Она молчала и отвернулась от него в противоположную сторону.

– Ольга, дай мне руку! – продолжал он.

Она не давала. Он взял сам и приложил к губам. Она не отнимала. Рука была тепла, мягка и чуть-чуть влажна. Он старался заглянуть ей в лицо – она отворачивалась все больше.

– Молчание? – сказал он тревожно и вопросительно, целуя ей руку.

– Знак согласия! – договорила она тихо, все еще не глядя на него.

– Что ты теперь чувствуешь? Что думаешь? – спросил он, вспоминая мечту свою о стыдливом согласии, о слезах.

– То же, что ты, – отвечала она, продолжая глядеть куда-то в лес; только волнение груди показывало, что она сдерживает себя.

«Есть ли у ней слезы на глазах?» – думал Обломов, но она упорно смотрела вниз.

– Ты равнодушна, ты покойна? – говорил он, стараясь притянуть ее за руку к себе.

– Не равнодушна, но покойна.

– Отчего ж?

– Оттого, что давно предвидела это и привыкла к мысли.

– Давно! – с изумлением повторил он.

– Да, с той минуты, как дала тебе ветку сирени… я мысленно назвала тебя…

Она не договорила.

– С той минуты!

Он распахнул было широко объятия и хотел заключить ее в них.

– Бездна разверзается, молнии блещут… осторожнее! – лукаво сказала она, ловко ускользая от объятий и устраняя руки его зонтиком.

Он вспомнил грозное «никогда» и присмирел.

– Но ты никогда не говорила, даже ничем не выразила… – говорил он.

– Мы не выходим замуж, нас выдают или берут.

– С той минуты… ужели?.. – задумчиво повторил он.

– Ты думал, что я, не поняв тебя, была бы здесь с тобою одна, сидела бы по вечерам в беседке, слушала и доверялась тебе? – гордо сказала она.

– Так это… – начал он, меняясь в лице и выпуская ее руку.

У него шевельнулась странная мысль. Она смотрела на него с спокойной гордостью и твердо ждала; а ему хотелось бы в эту минуту не гордости и твердости, а слез, страсти, охмеляющего счастья, хоть на одну минуту, а потом уже пусть потекла бы жизнь невозмутимого покоя!

И вдруг ни порывистых слез от неожиданного счастья, ни стыдливого согласия! Как это понять!

В сердце у него проснулась и завозилась змея сомнения… Любит она или только выходит замуж?

– Но есть другой путь к счастью, – сказал он.

– Какой? – спросила она.

– Иногда любовь не ждет, не терпит, не рассчитывает… Женщина вся в огне, в трепете, испытывает разом муку и такие радости, каких…
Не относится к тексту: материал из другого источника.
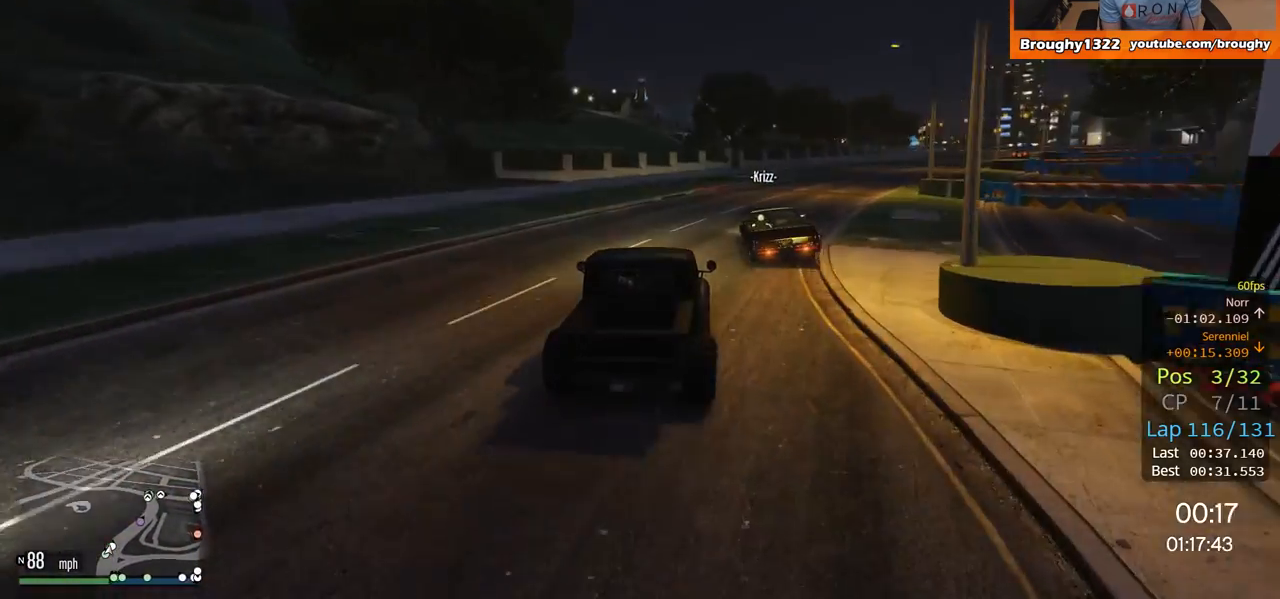
{"buttons": ["R2"], "left_stick": "right", "right_stick": "center", "events": [[150, "left_stick", "right"]]}
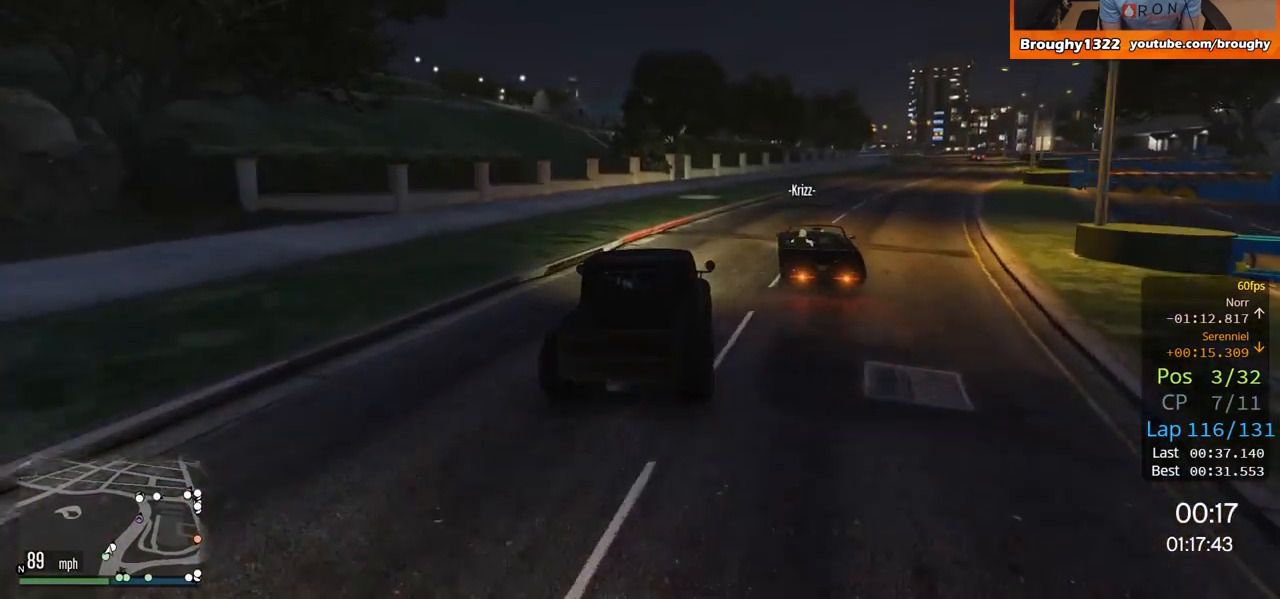
{"buttons": ["R2"], "left_stick": "center", "right_stick": "center", "events": [[467, "left_stick", "center"]]}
– Я не знаю, какой это путь.

– Путь, где женщина жертвует всем: спокойствием, молвой, уважением и находит награду в любви… она заменяет ей все.

– Разве нам нужен этот путь?

– Нет.

– Ты хотел бы этим путем искать счастья, на счет моего спокойствия, потери уважения?
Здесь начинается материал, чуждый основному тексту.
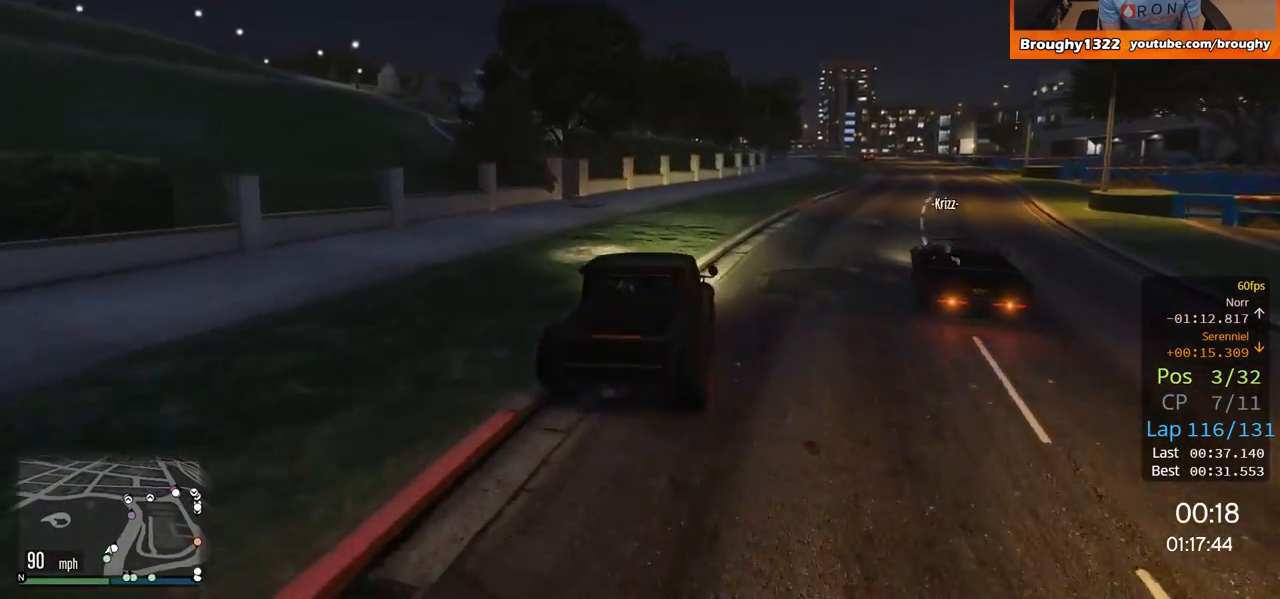
{"buttons": ["R2"], "left_stick": "center", "right_stick": "center", "events": []}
– О нет, нет! Клянусь Богом, ни за что, – горячо сказал он.

– Зачем же ты заговорил о нем?

– Право, и сам не знаю…

– А я знаю: тебе хотелось бы узнать, пожертвовала ли бы я тебе своим спокойствием, пошла ли бы я с тобой по этому пути? Не правда ли?

– Да, кажется, ты угадала… Что ж?

– Никогда, ни за что! – твердо сказала она.

Он задумался, потом вздохнул.

– Да, то ужасный путь, и много надо любви, чтоб женщине пойти по нем вслед за мужчиной, гибнуть – и все любить.

Он вопросительно взглянул ей в лицо: она ничего; только складка над бровью шевельнулась, а лицо покойно.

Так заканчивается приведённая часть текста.